We’ve been taking advantage of our earlier sunsets and cooler winter nights by experimenting with shadows and shadow play. This has been our go to activity just before dinner and then after dinner we have been using some of our scenes to create stories.
For our first night of shadow play (there are more blog posts coming with some other ideas we have since enjoyed) we used figurines and small toys we had on hand to create shadow scenes.
Master Six has a collection of dog figurines, so he used a few of these as well as bits and pieces from our Lego to create his scenes. We placed the figurines on our TV cabinet and we experimented with torch placement and the effect it had on the shadow when we moved it closer to the figurines and further away.
Master Six liked the idea that the bike (pictured below) looked like it was about to go down a hill.
Master Six rearranged the dogs in different positions to work out which way provided the best silhouettes. He felt this worked best – some dogs facing the torch light and some on their side which give a nice profile picture.
The girls were keen to get in on the action and gathered some figurines from their fairy and animal collections.
Fairies having a chat:
Miss Eight created this serene scene:
Miss Eight has been learning about some different effects that can be added to photos. When we were looking at the photos Miss Eight decided that her unicorn and fairy shadow scene needed some stars.
Miss Eight used PicMonkey to add these stars to her scene.
The girls put this combination together – a felt fairy house with a porcelain snail trinket box and fairy figurine.
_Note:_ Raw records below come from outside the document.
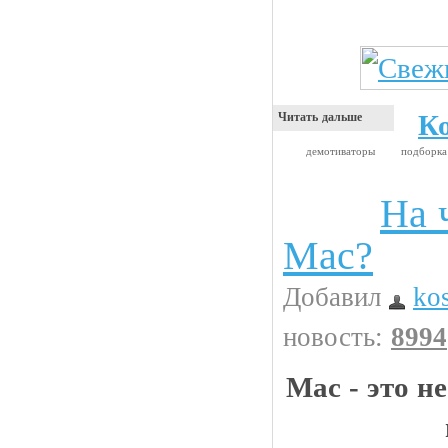
К
Читать дальше
демотиваторы
подборк
На 
Интересности
Mac?
Добавил
ko
новость:
8994
Mac - это н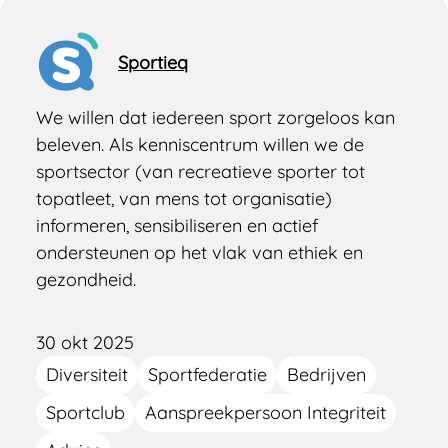
Sportieq
We willen dat iedereen sport zorgeloos kan
beleven. Als kenniscentrum willen we de
sportsector (van recreatieve sporter tot
topatleet, van mens tot organisatie)
informeren, sensibiliseren en actief
ondersteunen op het vlak van ethiek en
gezondheid.
30 okt 2025
Diversiteit
Sportfederatie
Bedrijven
Sportclub
Aanspreekpersoon Integriteit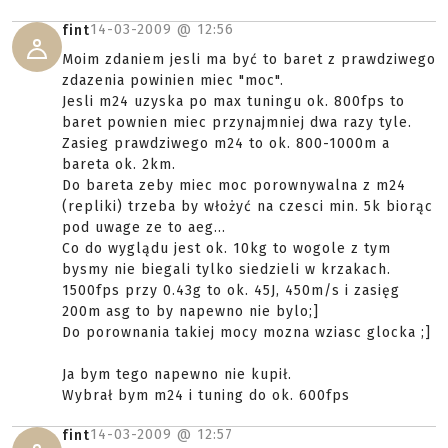
14-03-2009 @
12:56
fint
Moim zdaniem jesli ma być to baret z prawdziwego
zdazenia powinien miec "moc".
Jesli m24 uzyska po max tuningu ok. 800fps to
baret pownien miec przynajmniej dwa razy tyle.
Zasieg prawdziwego m24 to ok. 800-1000m a
bareta ok. 2km.
Do bareta zeby miec moc porownywalna z m24
(repliki) trzeba by włożyć na czesci min. 5k biorąc
pod uwage ze to aeg...
Co do wyglądu jest ok. 10kg to wogole z tym
bysmy nie biegali tylko siedzieli w krzakach.
1500fps przy 0.43g to ok. 45J, 450m/s i zasięg
200m asg to by napewno nie bylo;]
Do porownania takiej mocy mozna wziasc glocka ;]
Ja bym tego napewno nie kupił.
Wybrał bym m24 i tuning do ok. 600fps
14-03-2009 @
12:57
fint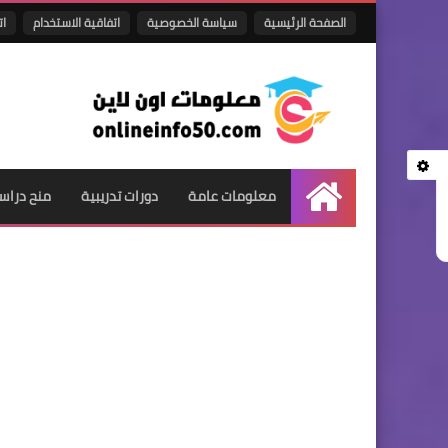
الصفحة الرئيسية
سياسة الخصوصية
اتفاقية الاستخدام
ات
معلومات عامة
دورات تدريبية
منح دراس
الرئيسية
Miss Five loved the idea of the rabbit talking to the unicorn:
We were keen to see the horses mane as a shadow and this inspired us to experiment with textures and patterns in shadows (more on that in an upcoming blog post)
This was a collaborative scene put together by all three children.
Master Six used his boat money box and a Lego figurine to create this scene:
Coming up with ideas for creating shadow scenes has been lots of fun and proving very addicitve. They make for a great source of inspiration for storytelling too.